*** Opening of Excerpt provided ***

Creating a matrix to SCALE around an arbitrary axis?

I know how to create a rotation matrix around an arbitrary axis. But I'm looking to SCALE around an arbitrary axis. The goal is to produce a ray-trace where the ray has thickness. Ultimately what I want to do is specify ray's start/end point, and a thickness.

Then the algorithm would scale all candidate faces around the ray's axis, and then I can do a simple DoesLineIntersectTriangle test.

However, online I can find dozens of examples of creating a rotation matrix around an axis... but I can't find even a single example of SCALING around an axis.

The only way I can think of would be to rotate the matrix so the ray is, say, aligned to the Z axis, then I can scale everything else's xy axis. But that seems like a hacky way of doing it. Is there a known algo for scaling around an axis?

(Preferably in C++, though I can convert from other languages)

So, this appears to be a NON-working concept:

Matrix& Matrix::ScaleAroundAxis3D(Vector theAxis, float theScale)
{
    Matrix aMat;
    aMat.RotateFromTo(theAxis,Vector(0,0,-1));
    aMat.Scale(theScale,theScale,1.0f);
    aMat.Multiply(&BuildRotateFromToMatrix(Vector(0,0,-1),theAxis));
    return Multiply(&aMat);
}

Producing this result when I specify the axis as Vector(.707,0,.707): Picture of results

Red is the original quad, yellow line is the axis, green is the quad transformed via the function above. But shouldn't the green result lie in the same plane as the red quads, only appropriately shrunk around the axis?

*** Close of Excerpt provided ***
*** Opening of Supplied records ***

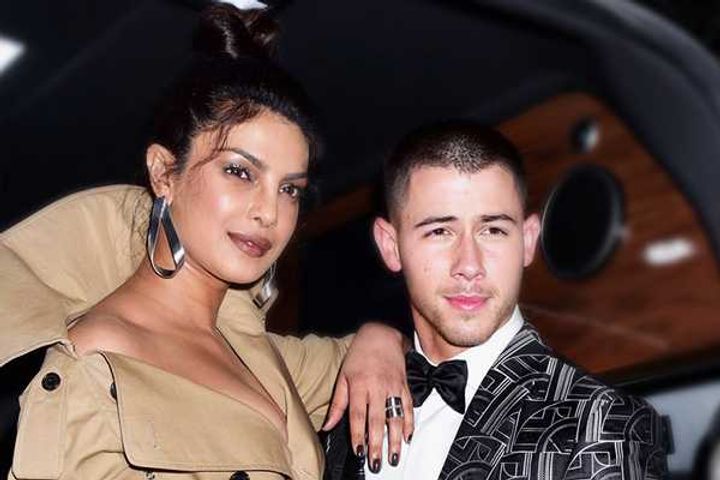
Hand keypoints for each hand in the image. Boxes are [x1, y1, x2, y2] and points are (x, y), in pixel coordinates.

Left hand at [323, 322, 412, 469]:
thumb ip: (338, 403)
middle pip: (377, 419)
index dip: (358, 434)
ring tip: (395, 456)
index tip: (359, 451)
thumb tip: (327, 426)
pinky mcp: (404, 385)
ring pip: (395, 416)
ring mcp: (393, 387)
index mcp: (359, 385)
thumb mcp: (343, 376)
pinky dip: (410, 423)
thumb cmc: (359, 356)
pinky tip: (408, 437)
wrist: (381, 334)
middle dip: (377, 443)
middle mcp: (377, 387)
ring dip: (396, 439)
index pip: (357, 415)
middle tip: (376, 462)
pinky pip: (409, 407)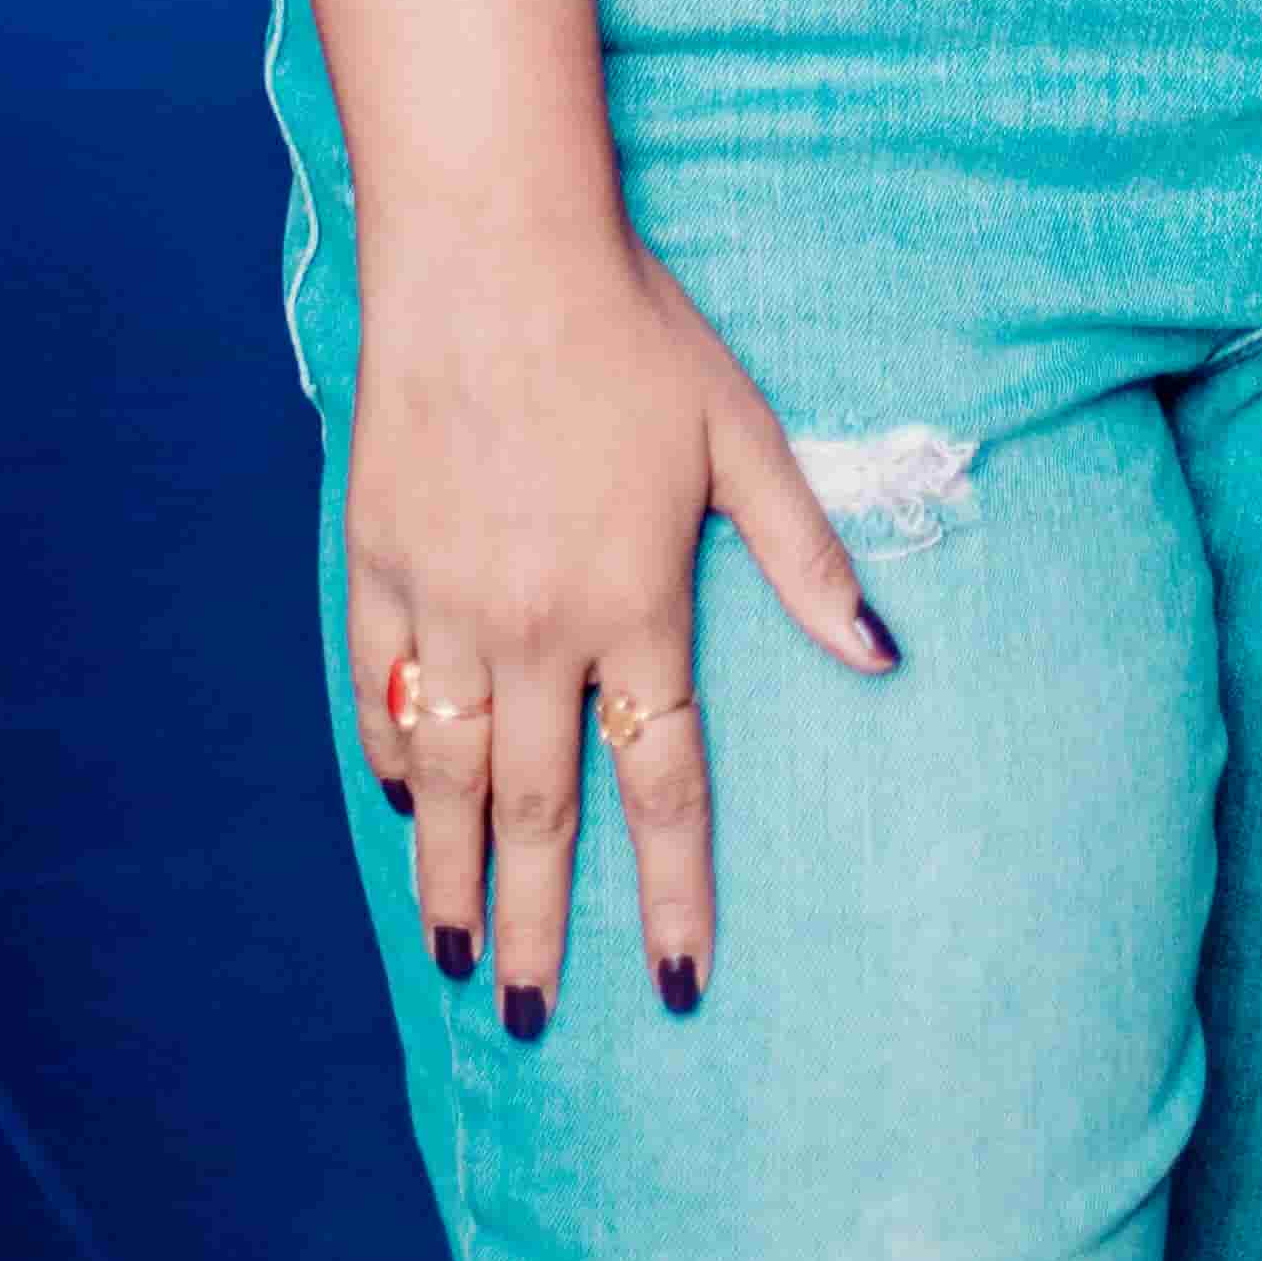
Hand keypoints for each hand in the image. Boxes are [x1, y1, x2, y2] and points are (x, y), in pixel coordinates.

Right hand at [346, 215, 894, 1034]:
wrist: (490, 245)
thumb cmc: (631, 328)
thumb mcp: (743, 434)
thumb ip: (808, 559)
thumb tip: (885, 659)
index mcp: (634, 602)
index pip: (662, 785)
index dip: (671, 896)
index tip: (676, 985)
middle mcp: (534, 626)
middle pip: (537, 812)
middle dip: (537, 926)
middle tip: (530, 1015)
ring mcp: (444, 599)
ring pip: (445, 775)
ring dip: (448, 874)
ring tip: (453, 953)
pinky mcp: (377, 558)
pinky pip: (380, 688)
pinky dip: (392, 754)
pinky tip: (405, 799)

*** Close of Supplied records ***

## [Directions]
**a)** Output the part of the post on scaling around an arbitrary axis that begins at the words "So, this appears" and stops after the words "around the axis?", copied exactly.
**b)** Do the following statements agree with the post on scaling around an arbitrary axis? For each, answer yes or no and quote the words of the post that decide it.
(i) The poster can find many examples online of building a rotation matrix around an axis.
(ii) The poster would prefer a solution written in Python.
(iii) In the described picture, the yellow line is the original quad.

## [Responses for each task]
**a)**
So, this appears to be a NON-working concept:

Matrix& Matrix::ScaleAroundAxis3D(Vector theAxis, float theScale)
{
    Matrix aMat;
    aMat.RotateFromTo(theAxis,Vector(0,0,-1));
    aMat.Scale(theScale,theScale,1.0f);
    aMat.Multiply(&BuildRotateFromToMatrix(Vector(0,0,-1),theAxis));
    return Multiply(&aMat);
}

Producing this result when I specify the axis as Vector(.707,0,.707): Picture of results

Red is the original quad, yellow line is the axis, green is the quad transformed via the function above. But shouldn't the green result lie in the same plane as the red quads, only appropriately shrunk around the axis?

**b)**
(i) Yes: "online I can find dozens of examples of creating a rotation matrix around an axis"
(ii) No: "(Preferably in C++, though I can convert from other languages)"
(iii) No: "Red is the original quad, yellow line is the axis"